Howard Arfin, spokesman for the Canadian Red Cross, is in one of the worst affected areas.
"We're seeing first-hand the massive destruction from a river that is five times its normal size. Homes are washed out all around us. We're still seeing people up to their chests in water," he told CBC News.
"To some extent, the waters in the north are subsiding and we're hoping that a second round of monsoon rains don't increase the misery.
"Of course, this great wall of water is moving southward into the southern provinces and causing further inundation there," he said.
According to Arfin, six million people are already homeless, and there are upwards of 20 million people whose lives have been impacted.
The floods began in the northwest, hitting the Swat Valley and areas close to the main city of Peshawar, before moving down the country by way of the River Indus, devastating millions of hectares of crops in the country's "breadbasket" in Punjab and the Sindh.

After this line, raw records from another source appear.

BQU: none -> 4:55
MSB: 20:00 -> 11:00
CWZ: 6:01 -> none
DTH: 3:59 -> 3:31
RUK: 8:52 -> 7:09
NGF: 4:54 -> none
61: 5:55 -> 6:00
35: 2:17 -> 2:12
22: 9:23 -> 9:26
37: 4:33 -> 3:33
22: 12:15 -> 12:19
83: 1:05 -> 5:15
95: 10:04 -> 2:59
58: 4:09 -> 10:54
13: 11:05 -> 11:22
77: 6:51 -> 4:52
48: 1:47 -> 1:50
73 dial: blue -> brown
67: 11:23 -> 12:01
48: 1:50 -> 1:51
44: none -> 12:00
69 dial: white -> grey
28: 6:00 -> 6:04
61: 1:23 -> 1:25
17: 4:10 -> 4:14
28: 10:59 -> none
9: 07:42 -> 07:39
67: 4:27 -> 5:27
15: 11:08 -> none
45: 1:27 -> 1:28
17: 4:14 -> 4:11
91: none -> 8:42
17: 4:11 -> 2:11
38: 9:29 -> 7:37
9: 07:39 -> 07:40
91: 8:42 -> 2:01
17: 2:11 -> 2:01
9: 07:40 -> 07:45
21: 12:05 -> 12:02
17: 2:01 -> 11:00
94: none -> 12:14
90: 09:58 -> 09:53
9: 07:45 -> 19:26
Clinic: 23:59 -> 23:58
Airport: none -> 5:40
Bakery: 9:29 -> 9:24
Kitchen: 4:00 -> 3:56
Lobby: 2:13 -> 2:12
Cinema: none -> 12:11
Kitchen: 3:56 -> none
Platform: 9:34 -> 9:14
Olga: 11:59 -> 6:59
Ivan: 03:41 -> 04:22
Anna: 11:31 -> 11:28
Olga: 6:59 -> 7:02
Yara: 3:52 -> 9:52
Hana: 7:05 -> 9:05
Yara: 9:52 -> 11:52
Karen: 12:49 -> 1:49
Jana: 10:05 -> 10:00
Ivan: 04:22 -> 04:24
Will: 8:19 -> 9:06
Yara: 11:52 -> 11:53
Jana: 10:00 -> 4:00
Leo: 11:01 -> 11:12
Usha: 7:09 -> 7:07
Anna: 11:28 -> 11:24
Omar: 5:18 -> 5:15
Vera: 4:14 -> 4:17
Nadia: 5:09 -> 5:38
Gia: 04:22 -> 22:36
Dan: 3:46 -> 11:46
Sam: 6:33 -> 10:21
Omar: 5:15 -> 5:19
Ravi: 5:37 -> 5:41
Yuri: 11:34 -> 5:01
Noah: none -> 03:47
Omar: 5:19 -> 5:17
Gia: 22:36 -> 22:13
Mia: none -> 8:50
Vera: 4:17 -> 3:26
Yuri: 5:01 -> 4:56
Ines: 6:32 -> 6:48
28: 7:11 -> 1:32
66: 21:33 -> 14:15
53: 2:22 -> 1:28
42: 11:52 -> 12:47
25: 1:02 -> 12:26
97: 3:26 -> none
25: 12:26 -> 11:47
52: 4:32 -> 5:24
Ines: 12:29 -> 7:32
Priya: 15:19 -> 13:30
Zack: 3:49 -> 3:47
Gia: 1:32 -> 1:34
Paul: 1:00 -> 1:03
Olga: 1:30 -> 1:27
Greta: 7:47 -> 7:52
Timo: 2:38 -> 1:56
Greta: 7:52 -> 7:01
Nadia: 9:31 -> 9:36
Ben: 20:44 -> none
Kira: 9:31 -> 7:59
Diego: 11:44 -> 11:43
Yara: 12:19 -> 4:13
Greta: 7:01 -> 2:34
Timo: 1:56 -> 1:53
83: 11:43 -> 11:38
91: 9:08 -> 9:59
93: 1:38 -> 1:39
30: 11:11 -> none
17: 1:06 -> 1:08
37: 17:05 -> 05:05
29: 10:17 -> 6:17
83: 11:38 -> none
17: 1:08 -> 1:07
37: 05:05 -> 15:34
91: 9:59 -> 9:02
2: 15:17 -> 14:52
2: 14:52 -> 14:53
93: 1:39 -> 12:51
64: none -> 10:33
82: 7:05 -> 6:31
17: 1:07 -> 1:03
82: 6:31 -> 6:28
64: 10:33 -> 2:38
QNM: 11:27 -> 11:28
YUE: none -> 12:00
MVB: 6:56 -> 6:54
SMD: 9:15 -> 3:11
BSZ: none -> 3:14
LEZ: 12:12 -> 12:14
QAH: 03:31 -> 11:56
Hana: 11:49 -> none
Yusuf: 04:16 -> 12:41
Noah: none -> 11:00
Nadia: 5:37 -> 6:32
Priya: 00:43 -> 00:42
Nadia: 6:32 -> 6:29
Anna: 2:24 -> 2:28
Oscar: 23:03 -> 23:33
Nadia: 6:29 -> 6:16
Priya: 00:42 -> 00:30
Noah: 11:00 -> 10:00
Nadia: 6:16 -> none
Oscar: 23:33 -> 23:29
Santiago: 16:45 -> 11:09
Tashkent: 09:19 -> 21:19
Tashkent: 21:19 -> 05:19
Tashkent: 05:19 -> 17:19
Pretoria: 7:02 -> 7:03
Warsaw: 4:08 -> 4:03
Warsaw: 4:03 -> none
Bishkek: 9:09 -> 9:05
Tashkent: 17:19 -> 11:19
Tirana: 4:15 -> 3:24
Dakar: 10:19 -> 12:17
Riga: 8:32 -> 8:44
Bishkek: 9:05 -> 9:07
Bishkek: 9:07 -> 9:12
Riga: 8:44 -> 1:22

About one-fifth of the country — a chunk of land about the size of Italy — has been affected.
At least eight million people are in need of water, shelter or other emergency assistance, making the disaster larger than Pakistan's last two humanitarian crises: The exodus from Swat last year, amid an army offensive against the Taliban, and the 2005 Kashmir earthquake.
The floodwaters now covering roughly 6.8 million hectares are blamed for killing about 1,600 people.
On Friday, the United Nations said it has raised about 70 per cent of the $460 million US it called for in its emergency appeal.